EXERCISES =>
[1] From the Blossom Dearie obituary, duplicate the passage starting with "<dixielandjazz at ml.islandnet.com>" and going on through "generations of singers.".
[2] In the Blossom Dearie obituary, who is named as her manager and representative?
[3] Write the next part of the Blossom Dearie obituary, picking up after its final sentence.

PASSAGE PROVIDED =>
= = =

[Dixielandjazz] Blossom Dearie - RIP

martin thach thachm at bellsouth.net
Mon Feb 9 09:15:01 PST 2009


 The music of Blossom Dearie  was an absolute delight .

Martin
----- Original Message ----- 
From: "Stan Brager" <sbrager at verizon.net>
To: "Duke-LYM" <duke-lym at concordia.ca>; "DJML" 
<dixielandjazz at ml.islandnet.com>
Sent: Monday, February 09, 2009 11:03 AM
Subject: Blossom Dearie - RIP


> The New York Times published an obituary of Blossom Dearie today. She was 
> a wonderful jazz pianist/singer who went her own way and influenced 
> several generations of singers.
>
> Stan
> .............................
> February 9, 2009
> Blossom Dearie, Cult Chanteuse, Dies at 82
> By STEPHEN HOLDEN
> Blossom Dearie, the jazz pixie with a little-girl voice and pageboy 
> haircut who was a fixture in New York and London nightclubs for decades, 
> died on Saturday at her apartment in Greenwich Village. She was 82.
>
> She died in her sleep of natural causes, said her manager and 
> representative, Donald Schaffer. Her last public appearances, in 2006, 
> were at her regular Midtown Manhattan stomping ground, the now defunct 
> Danny's Skylight Room.
>
> A singer, pianist and songwriter with an independent spirit who zealously 
> guarded her privacy, Ms. Dearie pursued a singular career that blurred the 
> line between jazz and cabaret. An interpretive minimalist with caviar 
> taste in songs and musicians, she was a genre unto herself. Rarely raising 
> her sly, kittenish voice, Ms. Dearie confided song lyrics in a playful 
> style below whose surface layers of insinuation lurked. Her cheery style 
> influenced many younger jazz and cabaret singers, most notably Stacey Kent 
> and the singer and pianist Daryl Sherman.
>
> But just under her fey camouflage lay a needling wit. If you listened 
> closely, you could hear the scathing contempt she brought to one of her 
> signature songs, "I'm Hip," the Dave Frishberg-Bob Dorough demolition of a 
> namedropping bohemian poseur. Ms. Dearie was for years closely associated 
> with Mr. Frishberg and Mr. Dorough. It was Mr. Frishberg who wrote another 
> of her perennials, "Peel Me a Grape."

= = =

EXTRACTED RECORDS =>

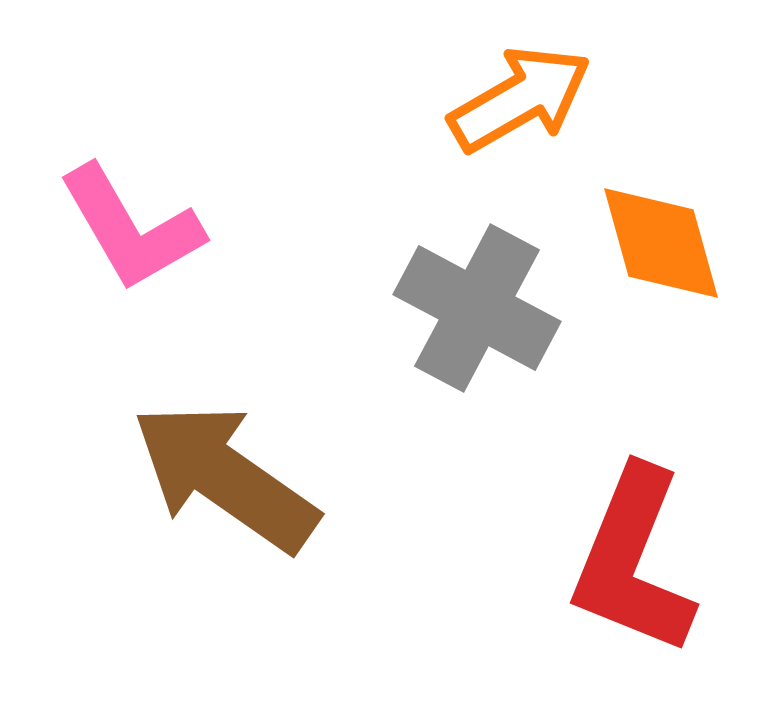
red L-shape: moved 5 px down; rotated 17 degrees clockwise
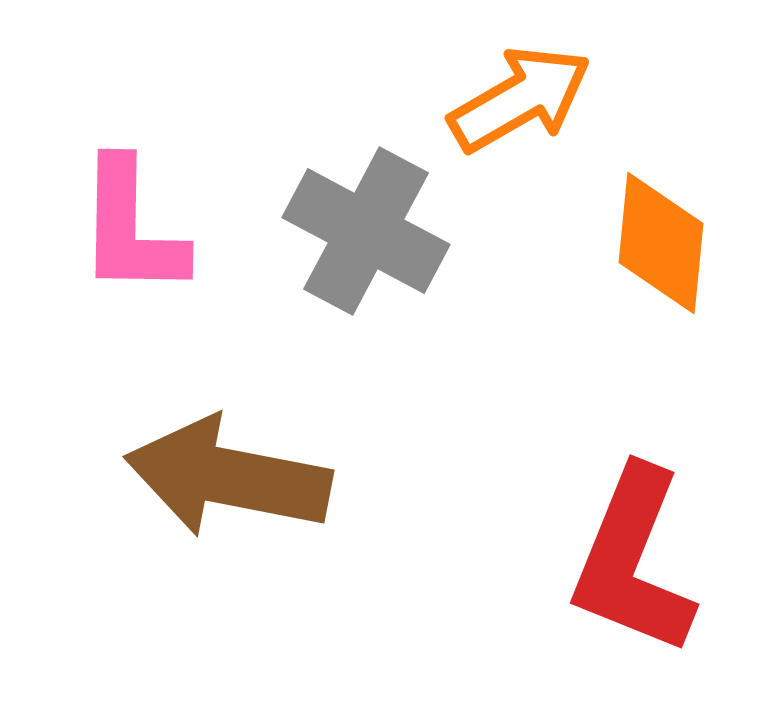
pink L-shape: rotated 31 degrees clockwise
orange diamond: rotated 21 degrees clockwise
gray cross: moved 111 px left, 77 px up
brown arrow: moved 3 px right; rotated 24 degrees counterclockwise
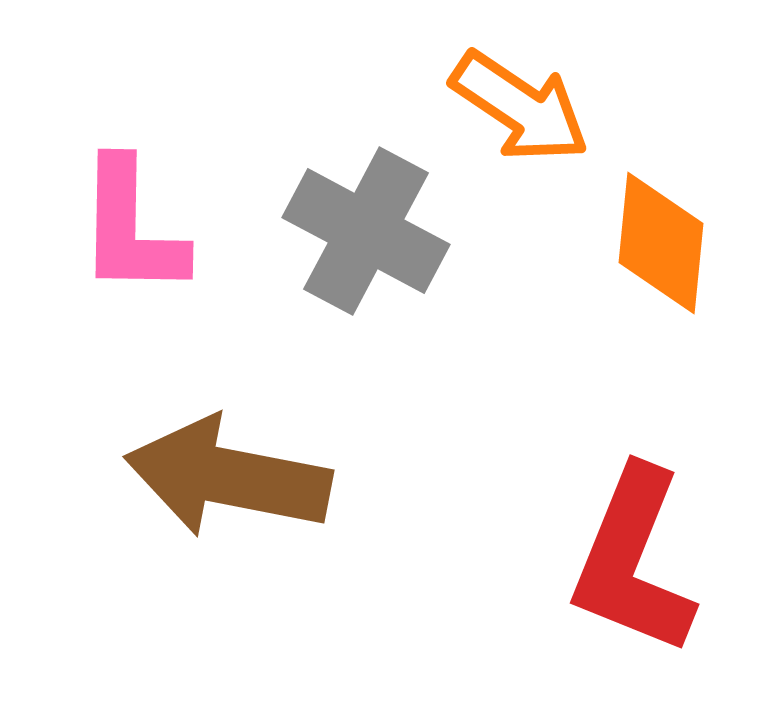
orange arrow: moved 8 px down; rotated 64 degrees clockwise
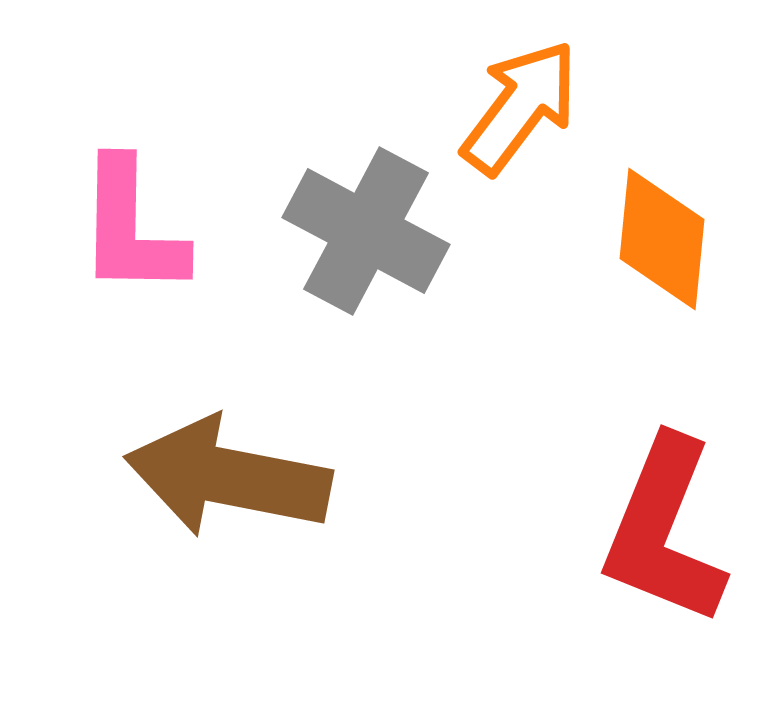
orange arrow: rotated 87 degrees counterclockwise
orange diamond: moved 1 px right, 4 px up
red L-shape: moved 31 px right, 30 px up
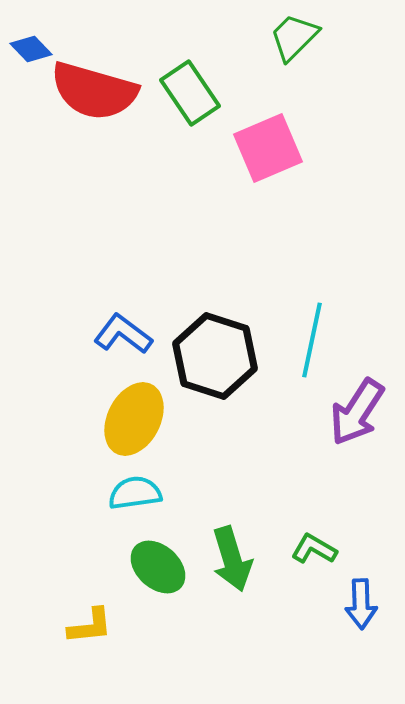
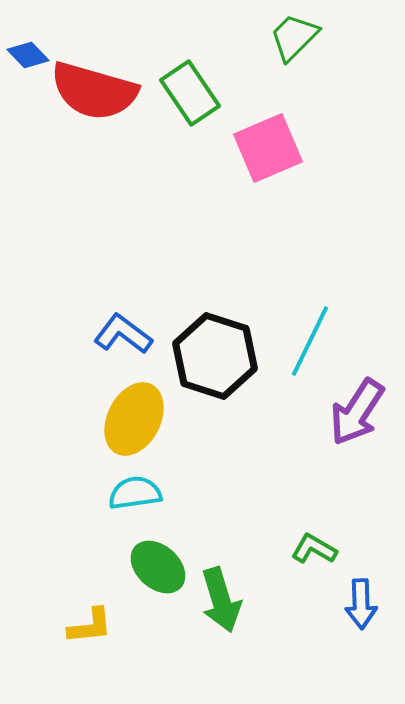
blue diamond: moved 3 px left, 6 px down
cyan line: moved 2 px left, 1 px down; rotated 14 degrees clockwise
green arrow: moved 11 px left, 41 px down
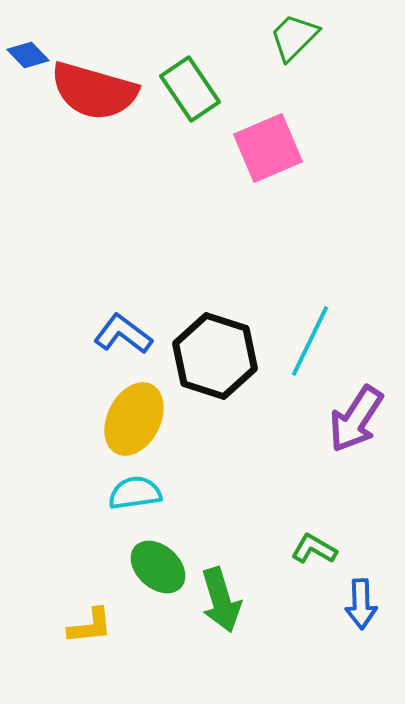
green rectangle: moved 4 px up
purple arrow: moved 1 px left, 7 px down
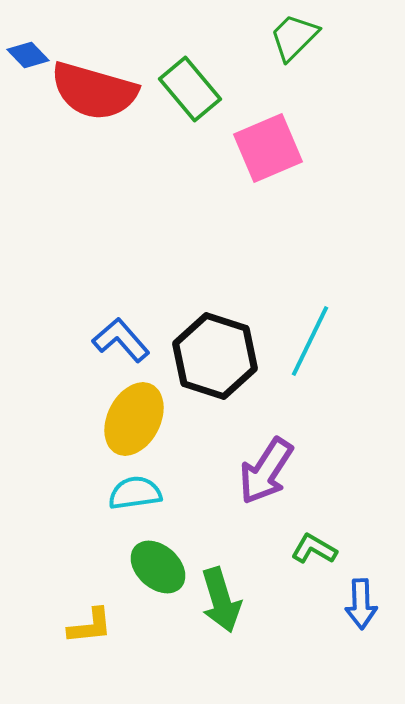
green rectangle: rotated 6 degrees counterclockwise
blue L-shape: moved 2 px left, 6 px down; rotated 12 degrees clockwise
purple arrow: moved 90 px left, 52 px down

= = =

ANSWERS FOR THIS EXERCISE =>
[1]
<dixielandjazz at ml.islandnet.com>
Sent: Monday, February 09, 2009 11:03 AM
Subject: Blossom Dearie - RIP


> The New York Times published an obituary of Blossom Dearie today. She was 
> a wonderful jazz pianist/singer who went her own way and influenced 
> several generations of singers.

[2] Donald Schaffer

[3]
>
> Ms. Dearie didn't suffer fools gladly and was unafraid to voice her 
> disdain for music she didn't like; the songs of Andrew Lloyd Webber were a 
> particular pet peeve.
>
> The other side of her sensibility was a wistful romanticism most 
> discernible in her interpretations of Brazilian bossa nova songs, material 
> ideally suited to her delicate approach. Her final album, "Blossom's 
> Planet" (Daffodil), released in 2000, includes what may be the definitive 
> interpretation of Antonio Carlos Jobim's "Wave" Her dreamy attenuated 
> rendition finds her voice floating away as though to sea, or to heaven, on 
> lapping waves of tastefully synthesized strings.
>
> Born Marguerite Blossom Dearie in East Durham, N.Y., on April 29, 1926, 
> she was a classically trained pianist who switched to jazz after joining a 
> high school band. Moving to New York City in the mid-1940s, she sang with 
> the Blue Flames, a vocal group attached to the Woody Herman band, and with 
> Alvino Rey's band before embarking on a solo career.
>
> Traveling to Paris in 1952, she joined the Blue Stars, a vocal octet that 
> recorded a hit version of "Lullaby of Birdland." While there she shared 
> quarters with the jazz singer Annie Ross and met the Belgian flutist and 
> saxophonist Bobby Jaspar, to whom she was briefly married.
>
> She also met Norman Granz, the owner of Verve Records, who signed her to a 
> six-album contract. All six Verve albums - "Blossom Dearie" (1956), "Give 
> Him the Ooh-La-La" (1957), "Once Upon a Summertime" (1958), "Sings Comden 
> and Green" (1959), "My Gentleman Friend" (1959) and "Soubrette Sings 
> Broadway Hit Songs"(1960) - are today regarded as cult classics.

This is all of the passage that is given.